The translation between HTML and RTF is not specified by this algorithm and is implementation-dependent. To emit RTF-encapsulated HTML, implementers MAY<9> do the following:

  • Produce a valid RTF document, as specified by [MSFT-RTF].

  • Emit a FROMHTML control word in the RTF header after the \rtf1 control word to indicate that encapsulated HTML is included in the RTF document.

  • Specify a default code page for text runs in RTF by using the \ansicpgN keyword, as specified in [MSFT-RTF].

  • Emit a font table to define fonts used in RTF.

  • Specify character set information for each font when necessary, as specified in [MSFT-RTF].

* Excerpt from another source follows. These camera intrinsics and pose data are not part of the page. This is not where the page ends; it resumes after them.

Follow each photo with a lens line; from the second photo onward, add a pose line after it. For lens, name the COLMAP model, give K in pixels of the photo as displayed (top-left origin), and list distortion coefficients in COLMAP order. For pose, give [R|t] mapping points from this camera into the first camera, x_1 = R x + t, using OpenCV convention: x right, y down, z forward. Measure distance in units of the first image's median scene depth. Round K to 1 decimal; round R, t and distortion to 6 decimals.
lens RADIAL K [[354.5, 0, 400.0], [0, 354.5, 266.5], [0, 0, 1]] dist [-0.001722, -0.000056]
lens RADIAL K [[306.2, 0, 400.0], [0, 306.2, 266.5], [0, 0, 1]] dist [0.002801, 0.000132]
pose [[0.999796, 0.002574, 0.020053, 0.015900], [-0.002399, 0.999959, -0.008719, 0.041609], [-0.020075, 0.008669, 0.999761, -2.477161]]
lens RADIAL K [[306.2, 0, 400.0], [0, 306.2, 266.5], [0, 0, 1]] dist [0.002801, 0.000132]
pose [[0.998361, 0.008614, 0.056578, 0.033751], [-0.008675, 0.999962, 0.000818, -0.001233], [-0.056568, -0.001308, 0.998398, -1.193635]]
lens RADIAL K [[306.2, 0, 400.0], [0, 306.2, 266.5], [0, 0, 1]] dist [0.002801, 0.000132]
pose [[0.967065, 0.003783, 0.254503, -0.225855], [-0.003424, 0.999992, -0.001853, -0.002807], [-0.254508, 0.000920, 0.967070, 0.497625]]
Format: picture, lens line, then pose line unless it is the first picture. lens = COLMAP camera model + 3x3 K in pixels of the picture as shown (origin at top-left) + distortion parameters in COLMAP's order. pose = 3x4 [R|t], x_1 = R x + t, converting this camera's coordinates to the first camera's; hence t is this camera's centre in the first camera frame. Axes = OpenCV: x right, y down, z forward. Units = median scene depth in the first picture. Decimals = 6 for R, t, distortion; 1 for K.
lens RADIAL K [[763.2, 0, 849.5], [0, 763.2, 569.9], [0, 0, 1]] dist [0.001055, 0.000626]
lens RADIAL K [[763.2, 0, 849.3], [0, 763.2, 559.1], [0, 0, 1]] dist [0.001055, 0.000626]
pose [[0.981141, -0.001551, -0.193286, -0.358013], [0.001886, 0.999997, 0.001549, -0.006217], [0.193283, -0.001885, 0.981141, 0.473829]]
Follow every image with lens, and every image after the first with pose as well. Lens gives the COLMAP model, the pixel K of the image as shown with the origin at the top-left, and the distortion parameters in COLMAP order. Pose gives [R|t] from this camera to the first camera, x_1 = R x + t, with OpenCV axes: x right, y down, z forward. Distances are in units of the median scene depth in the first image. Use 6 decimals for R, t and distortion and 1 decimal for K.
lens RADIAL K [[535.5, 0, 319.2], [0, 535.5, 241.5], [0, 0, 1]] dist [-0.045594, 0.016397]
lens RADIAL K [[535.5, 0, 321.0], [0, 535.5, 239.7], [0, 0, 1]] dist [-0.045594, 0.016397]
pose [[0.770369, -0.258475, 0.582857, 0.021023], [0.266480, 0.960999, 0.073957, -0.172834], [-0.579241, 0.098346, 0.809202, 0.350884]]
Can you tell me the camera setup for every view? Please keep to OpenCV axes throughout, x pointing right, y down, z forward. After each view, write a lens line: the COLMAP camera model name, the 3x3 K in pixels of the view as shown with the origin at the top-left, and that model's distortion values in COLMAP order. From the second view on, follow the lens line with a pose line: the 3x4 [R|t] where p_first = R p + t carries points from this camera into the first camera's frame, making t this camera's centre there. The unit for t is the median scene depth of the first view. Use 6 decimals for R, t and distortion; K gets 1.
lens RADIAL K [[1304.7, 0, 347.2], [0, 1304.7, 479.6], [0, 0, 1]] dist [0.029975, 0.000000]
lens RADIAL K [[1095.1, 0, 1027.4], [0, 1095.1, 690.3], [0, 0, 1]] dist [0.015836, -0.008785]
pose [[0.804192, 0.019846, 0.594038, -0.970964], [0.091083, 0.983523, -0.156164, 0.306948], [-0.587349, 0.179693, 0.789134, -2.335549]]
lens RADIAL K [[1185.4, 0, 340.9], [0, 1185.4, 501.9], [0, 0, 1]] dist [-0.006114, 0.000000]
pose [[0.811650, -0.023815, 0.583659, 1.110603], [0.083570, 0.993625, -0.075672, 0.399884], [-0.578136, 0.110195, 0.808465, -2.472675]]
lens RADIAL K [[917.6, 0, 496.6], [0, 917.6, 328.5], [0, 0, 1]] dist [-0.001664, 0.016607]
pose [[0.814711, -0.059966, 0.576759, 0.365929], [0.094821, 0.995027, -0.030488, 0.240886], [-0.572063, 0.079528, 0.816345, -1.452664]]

  • Produce a single empty HTMLTAG destination group with the Destination flag set to INBODY and the TagType flag set to P ({\*\htmltag64}) before any shared visible text in a generated RTF document (for example, immediately following the RTF header, as specified in [MSFT-RTF]).<10>

  • Use an HTMLTAG destination group to preserve any content of the original HTML document that does not have direct representation in RTF (such as HTML tags, text with HTML character references, HTML comments, or insignificant whitespace).

  • Produce an HTMLTagParameter HTML fragment in any HTMLTAG destination control word (except the {\*\htmltag64} empty destination group).<11> Any text inside an HTMLTAG destination group can be encoded by a default RTF code page, as specified in [MSFT-RTF]. Any text that cannot be represented by using a default RTF code page without data loss can be encoded by using \uN control words.

  • Use HTMLRTF control words to suppress de-encapsulation of any RTF content that is not part of the original HTML content. In particular, any emitted RTF control words that change character-formatting properties, such as \f, \fs, \b, or \i, can<12> be explicitly suppressed by the HTMLRTF control word. Any corresponding original HTML content can be encapsulated in HTMLTAG destination groups, as specified in section 2.1.3.1.4.

  • Produce text in a code page that corresponds to the current font for each text run, or in a default RTF code page if no current font is selected for a text run (outside of an HTMLTAG destination group, and when not suppressed by an HTMLRTF control word). Any characters that cannot be represented in a selected code page can be encoded by using the \uN control word.